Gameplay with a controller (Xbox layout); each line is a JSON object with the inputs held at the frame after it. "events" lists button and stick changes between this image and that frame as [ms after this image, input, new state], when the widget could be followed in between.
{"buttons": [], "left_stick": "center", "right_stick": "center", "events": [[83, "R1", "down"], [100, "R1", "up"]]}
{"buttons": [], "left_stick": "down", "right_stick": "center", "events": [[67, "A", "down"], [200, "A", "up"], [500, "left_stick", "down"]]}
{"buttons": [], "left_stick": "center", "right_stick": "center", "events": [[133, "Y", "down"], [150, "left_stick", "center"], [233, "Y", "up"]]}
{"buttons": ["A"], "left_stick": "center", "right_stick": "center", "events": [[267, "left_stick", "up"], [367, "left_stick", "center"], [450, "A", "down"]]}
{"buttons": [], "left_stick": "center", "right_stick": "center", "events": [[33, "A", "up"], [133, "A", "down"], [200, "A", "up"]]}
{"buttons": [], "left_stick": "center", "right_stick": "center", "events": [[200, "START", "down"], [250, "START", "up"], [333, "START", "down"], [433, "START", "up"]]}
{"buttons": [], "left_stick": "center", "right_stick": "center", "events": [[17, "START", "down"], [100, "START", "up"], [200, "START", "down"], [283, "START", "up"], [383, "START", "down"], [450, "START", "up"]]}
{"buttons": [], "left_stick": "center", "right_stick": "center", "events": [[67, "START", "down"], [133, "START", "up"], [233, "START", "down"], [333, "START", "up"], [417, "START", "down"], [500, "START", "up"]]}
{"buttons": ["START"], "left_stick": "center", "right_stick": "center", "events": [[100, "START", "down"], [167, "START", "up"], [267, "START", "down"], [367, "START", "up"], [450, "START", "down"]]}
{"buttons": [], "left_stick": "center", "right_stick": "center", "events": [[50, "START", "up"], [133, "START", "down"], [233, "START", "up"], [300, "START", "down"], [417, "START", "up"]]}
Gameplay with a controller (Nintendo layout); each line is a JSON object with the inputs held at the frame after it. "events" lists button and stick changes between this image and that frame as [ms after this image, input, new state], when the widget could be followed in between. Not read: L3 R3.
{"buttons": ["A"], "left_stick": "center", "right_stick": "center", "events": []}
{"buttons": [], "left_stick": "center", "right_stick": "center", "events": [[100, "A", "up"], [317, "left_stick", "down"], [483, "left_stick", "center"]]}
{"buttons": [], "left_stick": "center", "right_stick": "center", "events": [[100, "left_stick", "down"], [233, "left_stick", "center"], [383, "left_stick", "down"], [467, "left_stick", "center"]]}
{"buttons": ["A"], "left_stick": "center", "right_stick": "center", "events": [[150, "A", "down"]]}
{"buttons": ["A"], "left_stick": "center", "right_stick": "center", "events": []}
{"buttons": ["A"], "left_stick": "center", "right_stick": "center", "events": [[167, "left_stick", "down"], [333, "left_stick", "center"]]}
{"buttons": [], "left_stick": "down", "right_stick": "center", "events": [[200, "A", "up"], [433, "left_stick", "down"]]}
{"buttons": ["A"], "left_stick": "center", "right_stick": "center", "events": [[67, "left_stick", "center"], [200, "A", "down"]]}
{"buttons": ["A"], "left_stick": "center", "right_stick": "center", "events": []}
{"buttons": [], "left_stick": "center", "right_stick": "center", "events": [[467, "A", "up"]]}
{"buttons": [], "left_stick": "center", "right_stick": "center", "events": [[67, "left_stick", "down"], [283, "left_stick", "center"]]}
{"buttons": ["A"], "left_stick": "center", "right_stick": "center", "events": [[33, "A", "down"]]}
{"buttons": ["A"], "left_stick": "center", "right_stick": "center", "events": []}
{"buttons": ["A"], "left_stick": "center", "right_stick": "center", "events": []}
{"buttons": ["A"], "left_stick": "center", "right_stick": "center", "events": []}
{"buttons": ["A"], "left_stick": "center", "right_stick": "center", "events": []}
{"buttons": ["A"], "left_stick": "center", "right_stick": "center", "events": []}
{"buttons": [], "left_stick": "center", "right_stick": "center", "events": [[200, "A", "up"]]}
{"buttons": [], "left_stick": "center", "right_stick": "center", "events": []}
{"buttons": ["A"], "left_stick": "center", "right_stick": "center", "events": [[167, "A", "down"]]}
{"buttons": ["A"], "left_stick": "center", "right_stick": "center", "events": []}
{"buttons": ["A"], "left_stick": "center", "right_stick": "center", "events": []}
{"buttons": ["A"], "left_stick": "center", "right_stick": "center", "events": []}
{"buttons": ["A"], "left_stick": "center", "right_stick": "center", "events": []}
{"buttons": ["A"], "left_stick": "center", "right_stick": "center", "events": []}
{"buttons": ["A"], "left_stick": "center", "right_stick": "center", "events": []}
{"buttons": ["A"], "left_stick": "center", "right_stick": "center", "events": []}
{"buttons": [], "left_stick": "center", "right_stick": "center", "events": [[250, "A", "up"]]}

§ §

Task requirements: Restate the records above verbatim, omitting no line.

Result:
Gameplay with a controller (Xbox layout); each line is a JSON object with the inputs held at the frame after it. "events" lists button and stick changes between this image and that frame as [ms after this image, input, new state], when the widget could be followed in between.
{"buttons": [], "left_stick": "center", "right_stick": "center", "events": [[83, "R1", "down"], [100, "R1", "up"]]}
{"buttons": [], "left_stick": "down", "right_stick": "center", "events": [[67, "A", "down"], [200, "A", "up"], [500, "left_stick", "down"]]}
{"buttons": [], "left_stick": "center", "right_stick": "center", "events": [[133, "Y", "down"], [150, "left_stick", "center"], [233, "Y", "up"]]}
{"buttons": ["A"], "left_stick": "center", "right_stick": "center", "events": [[267, "left_stick", "up"], [367, "left_stick", "center"], [450, "A", "down"]]}
{"buttons": [], "left_stick": "center", "right_stick": "center", "events": [[33, "A", "up"], [133, "A", "down"], [200, "A", "up"]]}
{"buttons": [], "left_stick": "center", "right_stick": "center", "events": [[200, "START", "down"], [250, "START", "up"], [333, "START", "down"], [433, "START", "up"]]}
{"buttons": [], "left_stick": "center", "right_stick": "center", "events": [[17, "START", "down"], [100, "START", "up"], [200, "START", "down"], [283, "START", "up"], [383, "START", "down"], [450, "START", "up"]]}
{"buttons": [], "left_stick": "center", "right_stick": "center", "events": [[67, "START", "down"], [133, "START", "up"], [233, "START", "down"], [333, "START", "up"], [417, "START", "down"], [500, "START", "up"]]}
{"buttons": ["START"], "left_stick": "center", "right_stick": "center", "events": [[100, "START", "down"], [167, "START", "up"], [267, "START", "down"], [367, "START", "up"], [450, "START", "down"]]}
{"buttons": [], "left_stick": "center", "right_stick": "center", "events": [[50, "START", "up"], [133, "START", "down"], [233, "START", "up"], [300, "START", "down"], [417, "START", "up"]]}
Gameplay with a controller (Nintendo layout); each line is a JSON object with the inputs held at the frame after it. "events" lists button and stick changes between this image and that frame as [ms after this image, input, new state], when the widget could be followed in between. Not read: L3 R3.
{"buttons": ["A"], "left_stick": "center", "right_stick": "center", "events": []}
{"buttons": [], "left_stick": "center", "right_stick": "center", "events": [[100, "A", "up"], [317, "left_stick", "down"], [483, "left_stick", "center"]]}
{"buttons": [], "left_stick": "center", "right_stick": "center", "events": [[100, "left_stick", "down"], [233, "left_stick", "center"], [383, "left_stick", "down"], [467, "left_stick", "center"]]}
{"buttons": ["A"], "left_stick": "center", "right_stick": "center", "events": [[150, "A", "down"]]}
{"buttons": ["A"], "left_stick": "center", "right_stick": "center", "events": []}
{"buttons": ["A"], "left_stick": "center", "right_stick": "center", "events": [[167, "left_stick", "down"], [333, "left_stick", "center"]]}
{"buttons": [], "left_stick": "down", "right_stick": "center", "events": [[200, "A", "up"], [433, "left_stick", "down"]]}
{"buttons": ["A"], "left_stick": "center", "right_stick": "center", "events": [[67, "left_stick", "center"], [200, "A", "down"]]}
{"buttons": ["A"], "left_stick": "center", "right_stick": "center", "events": []}
{"buttons": [], "left_stick": "center", "right_stick": "center", "events": [[467, "A", "up"]]}
{"buttons": [], "left_stick": "center", "right_stick": "center", "events": [[67, "left_stick", "down"], [283, "left_stick", "center"]]}
{"buttons": ["A"], "left_stick": "center", "right_stick": "center", "events": [[33, "A", "down"]]}
{"buttons": ["A"], "left_stick": "center", "right_stick": "center", "events": []}
{"buttons": ["A"], "left_stick": "center", "right_stick": "center", "events": []}
{"buttons": ["A"], "left_stick": "center", "right_stick": "center", "events": []}
{"buttons": ["A"], "left_stick": "center", "right_stick": "center", "events": []}
{"buttons": ["A"], "left_stick": "center", "right_stick": "center", "events": []}
{"buttons": [], "left_stick": "center", "right_stick": "center", "events": [[200, "A", "up"]]}
{"buttons": [], "left_stick": "center", "right_stick": "center", "events": []}
{"buttons": ["A"], "left_stick": "center", "right_stick": "center", "events": [[167, "A", "down"]]}
{"buttons": ["A"], "left_stick": "center", "right_stick": "center", "events": []}
{"buttons": ["A"], "left_stick": "center", "right_stick": "center", "events": []}
{"buttons": ["A"], "left_stick": "center", "right_stick": "center", "events": []}
{"buttons": ["A"], "left_stick": "center", "right_stick": "center", "events": []}
{"buttons": ["A"], "left_stick": "center", "right_stick": "center", "events": []}
{"buttons": ["A"], "left_stick": "center", "right_stick": "center", "events": []}
{"buttons": ["A"], "left_stick": "center", "right_stick": "center", "events": []}
{"buttons": [], "left_stick": "center", "right_stick": "center", "events": [[250, "A", "up"]]}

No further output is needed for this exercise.